Prof. Iain Murray -- Photo by Martin Schwalbe

If you live in a northern climate, the 100-mile diet isn’t for you, says Prof. Iain Murray, School of Hospitality and Tourism Management. Foods like chocolate, coffee and fresh produce are off-limits to those who want to “eat local,” especially during the winter. But what exactly does “local” mean? Is local food grown in Canada? What if it’s processed in Canada but grown in another country?

“The single most important thing about ‘local’ is that it’s a marketing word that’s worth money,” says Murray. “That’s why it’s being so abused. When you label something as local, you can command a higher price for it, and if it’s in short enough supply, you’ll get that higher price.”

Using the example of a high-end brand of mustard, he asked people in a survey if they would consider it a local food if it was made in Toronto using mustard seeds from Saskatchewan and served in a Toronto restaurant. Half of the respondents said “yes” while the other half said “no.”

In another survey, 81 per cent defined “local” food as coming from a Canadian location within 160 km of their home, 75 per cent thought local meant it came from their own province, and 22 per cent thought it came from within 160 km of their home, even if it was American in origin.

For some consumers, local doesn’t necessarily mean closer to home, says Murray. Ontario consumers might consider apples from British Columbia to be local because they’re grown in Canada, but not apples grown across the border in New York State, even though it’s closer.
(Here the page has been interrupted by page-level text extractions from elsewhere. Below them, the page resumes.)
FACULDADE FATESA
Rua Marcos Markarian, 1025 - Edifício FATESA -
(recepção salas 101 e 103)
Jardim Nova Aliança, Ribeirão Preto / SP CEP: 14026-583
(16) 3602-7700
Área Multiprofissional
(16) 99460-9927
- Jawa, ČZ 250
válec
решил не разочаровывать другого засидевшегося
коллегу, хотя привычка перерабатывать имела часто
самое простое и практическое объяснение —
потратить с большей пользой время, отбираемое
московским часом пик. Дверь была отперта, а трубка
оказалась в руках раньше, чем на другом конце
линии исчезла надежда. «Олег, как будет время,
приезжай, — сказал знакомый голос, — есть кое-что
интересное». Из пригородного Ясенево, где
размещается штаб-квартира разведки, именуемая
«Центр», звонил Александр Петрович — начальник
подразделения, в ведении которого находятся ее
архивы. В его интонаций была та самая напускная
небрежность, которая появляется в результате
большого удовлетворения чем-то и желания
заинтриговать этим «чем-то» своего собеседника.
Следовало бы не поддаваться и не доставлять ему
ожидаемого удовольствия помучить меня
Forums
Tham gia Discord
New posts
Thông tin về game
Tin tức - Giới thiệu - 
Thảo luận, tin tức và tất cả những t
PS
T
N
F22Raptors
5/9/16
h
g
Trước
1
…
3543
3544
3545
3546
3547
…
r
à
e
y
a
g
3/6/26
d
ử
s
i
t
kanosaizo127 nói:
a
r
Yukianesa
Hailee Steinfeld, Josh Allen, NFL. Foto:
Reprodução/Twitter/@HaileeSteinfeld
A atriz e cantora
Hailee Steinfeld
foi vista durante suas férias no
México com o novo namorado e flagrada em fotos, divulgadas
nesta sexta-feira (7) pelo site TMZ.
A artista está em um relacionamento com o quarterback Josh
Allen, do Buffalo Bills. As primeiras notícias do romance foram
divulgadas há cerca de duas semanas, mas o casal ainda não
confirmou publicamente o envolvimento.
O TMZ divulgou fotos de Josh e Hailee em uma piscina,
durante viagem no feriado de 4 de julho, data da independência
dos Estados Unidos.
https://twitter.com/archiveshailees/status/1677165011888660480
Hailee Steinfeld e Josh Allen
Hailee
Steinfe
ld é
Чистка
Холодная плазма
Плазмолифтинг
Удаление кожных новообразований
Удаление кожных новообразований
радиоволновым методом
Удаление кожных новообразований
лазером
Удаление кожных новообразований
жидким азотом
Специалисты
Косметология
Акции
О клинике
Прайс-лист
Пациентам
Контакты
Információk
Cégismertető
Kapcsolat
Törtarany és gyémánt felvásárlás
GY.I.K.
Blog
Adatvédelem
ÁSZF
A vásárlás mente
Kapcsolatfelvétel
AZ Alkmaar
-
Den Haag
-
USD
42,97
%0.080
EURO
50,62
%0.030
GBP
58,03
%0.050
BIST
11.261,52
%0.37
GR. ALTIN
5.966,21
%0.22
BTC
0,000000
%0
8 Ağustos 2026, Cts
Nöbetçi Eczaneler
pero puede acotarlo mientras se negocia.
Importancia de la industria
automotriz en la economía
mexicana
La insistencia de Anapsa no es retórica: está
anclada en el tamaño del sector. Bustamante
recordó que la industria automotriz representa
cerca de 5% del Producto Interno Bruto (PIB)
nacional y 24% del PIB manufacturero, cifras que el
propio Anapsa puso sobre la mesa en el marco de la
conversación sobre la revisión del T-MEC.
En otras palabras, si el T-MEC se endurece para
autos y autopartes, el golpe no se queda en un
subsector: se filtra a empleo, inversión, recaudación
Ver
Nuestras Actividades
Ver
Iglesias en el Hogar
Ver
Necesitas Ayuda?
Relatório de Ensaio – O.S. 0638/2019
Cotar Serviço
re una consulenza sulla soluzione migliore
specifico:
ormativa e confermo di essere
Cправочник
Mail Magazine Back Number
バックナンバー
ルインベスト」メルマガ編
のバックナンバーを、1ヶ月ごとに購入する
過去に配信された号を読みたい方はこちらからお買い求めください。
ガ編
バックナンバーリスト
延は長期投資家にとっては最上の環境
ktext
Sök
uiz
Despite the “locavore” trend, Murray says that consumer decisions are usually based on cost and convenience. Consumers would rather buy food that’s cheaper, even if it isn’t local, and shop at a grocery store near their home instead of driving to a farm to buy fresh produce.

In a survey of shoppers at the Guelph and St. Jacobs Farmers’ Markets, Murray asked what “local” means to them when they see it on a restaurant menu.

Some respondents thought “local beef” was raised, butchered and processed locally while others thought it was drug-free, sustainable and organic.

The confusion surrounding local food, says Murray, is due to the lack of a clear definition. The Canadian Food Inspection Agency states that local food is “manufactured, processed, produced or packaged in a local government unit” and sold in the same or “immediately adjacent unit.” The definition of a “local government unit” is also unclear, says Murray, adding that it could be a town, city, municipality or province.

Consumers who buy local food might think they’re doing the environment a favour, but not if the food comes with a big carbon footprint. Heating a greenhouse, for example, burns more fossil fuels than shipping produce that is grown outdoors. Driving to the grocery store also produces harmful emissions.

Murray adds that some areas are better suited to growing certain types of produce because of their geographic location and don’t need to use as much energy or chemical fertilizers. Strawberries, for example, can be grown more efficiently in California than in Ontario because of its longer growing season.

Culinary tourism often promotes local food to attract visitors, but Murray says these destinations need to offer more than just unique food experiences. Visitors usually aren’t drawn to a city because of its food, but it could be a secondary attraction. After a day of shopping or a night at the opera, Toronto visitors may choose to dine at restaurants that are unique to the city instead of fast-food chains.

“I’m all in favour of supporting and promoting local foods,” says Murray, “but I encourage consumers to think about what local means to them, and to educate themselves on how the word local is being used by processors and vendors.”